Harris is careful to maintain the necessity of orthodox doctrine. Yet he zeroes in on the propensity of critical thinkers to also be critical of others. This imbalance is simply foreign to scripture. In fact, quite the opposite is true. God’s children are called to rightly divide the word of truth (2 Tim 2:15) and those who are critical thinkers love this verse as they should. However, what is often neglected is the verse which introduces this imperative! Right before Paul urges us to rightly divide the word of truth he warns us to not quarrel about words because doing so does no good and only serves to ruin the hearers! Harris does a good job pointing out the balance needed to “rightly divide”.

What I Did Not Like

I found very little to disagree with in the book. However, there is one part which I am not sure that I can not bring up. In the chapter entitled “Living for God’s Approval” and under the division “Whose Approval?”, Harris makes a statement which I think should be addressed. In the spirit of the book, I am compelled to not be silent (as Harris has urged us to not be silent) but at the same time, to do so without suspicion or accusation.

After doing a wonderful job rightly dividing 2 Timothy 2:15, Harris goes on to say,”we should do our best to present ourselves for approval . . . to God”. I get what Harris is saying here. The main point of what he is saying is that we should not care about the approval of anyone except God. However, the fact of the matter is that we cannot present ourselves FOR approval to God because we have already been approved by God in Christ! We cannot add to that approval and we cannot by any means merit that approval.

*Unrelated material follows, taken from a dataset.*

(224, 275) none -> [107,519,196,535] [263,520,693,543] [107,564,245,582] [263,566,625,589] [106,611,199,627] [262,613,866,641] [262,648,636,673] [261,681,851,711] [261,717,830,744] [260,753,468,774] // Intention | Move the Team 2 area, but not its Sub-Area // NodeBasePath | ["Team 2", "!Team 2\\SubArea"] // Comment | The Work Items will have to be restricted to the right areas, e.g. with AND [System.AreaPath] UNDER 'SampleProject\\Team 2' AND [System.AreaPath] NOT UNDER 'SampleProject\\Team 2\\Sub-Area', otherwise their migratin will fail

This is supported by the grammar of the text as the Greek noun ‘workman’ and pronoun ‘yourself’ (and as a result the adjective ‘approved’) are in the accusative case. This means that the noun (workman) and pronoun (yourself) are not DOING the verb and adjective (present yourself approved)… which would be the nominative case… but rather, are having them DONE TO them. The only nominative noun (the noun which is “doing”) here is God. So the better translation, which some Bible translations get right, is: present yourself (our responsibility) as one who HAS BEEN APPROVED (what God has already done in Christ).

Has Harris ventured into heresy in this chapter? No- absolutely not! I have heard enough from Harris to know for a fact that he is not teaching that we can merit approval by God by following a prescription given in 2 Timothy 2:15. He is usually a very careful thinker and my honest opinion is that he did not mean to communicate that we need to do our best to present ourselves for approval. He was simply urging us to seek God’s approval (which we have in Christ) and not man’s. So why even bring it up? Because his book compelled me to do so! I think Harris would want an honest critique done in such a way that is not hostile, but rather seeks truth for the mutual benefit of all believers. That is the very point of the book- to debate rigorously and yet at the end of the day, embrace one another in love as co-laborers.

As a concluding comment on the “cons” section . . . this minor disagreement with the book did not influence my overall rating because Harris has demonstrated in the rest of the book that he is one who knows how to handle scripture very well.

Conclusion:

I like what Harris is getting at here and my only complaint is that such an important topic deserves a deeper evaluation. The book is worthy of four stars but the simplistic nature and broad approach are not my preferred style. For others, a broad overview would be just what they like; and for them, this book is worthy of 4+ stars. However, since this review is supposed to express my own personal opinion based on my own personal preferences, I give it 3 1/2 stars.

Disclosure of Material Connection: I received this book free from the publisher through the Blogging for Books® book review bloggers program. I was not required to write a positive review. The opinions I have expressed are my own. I am disclosing this in accordance with the Federal Trade Commission’s 16 CFR, Part 255: “Guides Concerning the Use of Endorsements and Testimonials in Advertising.”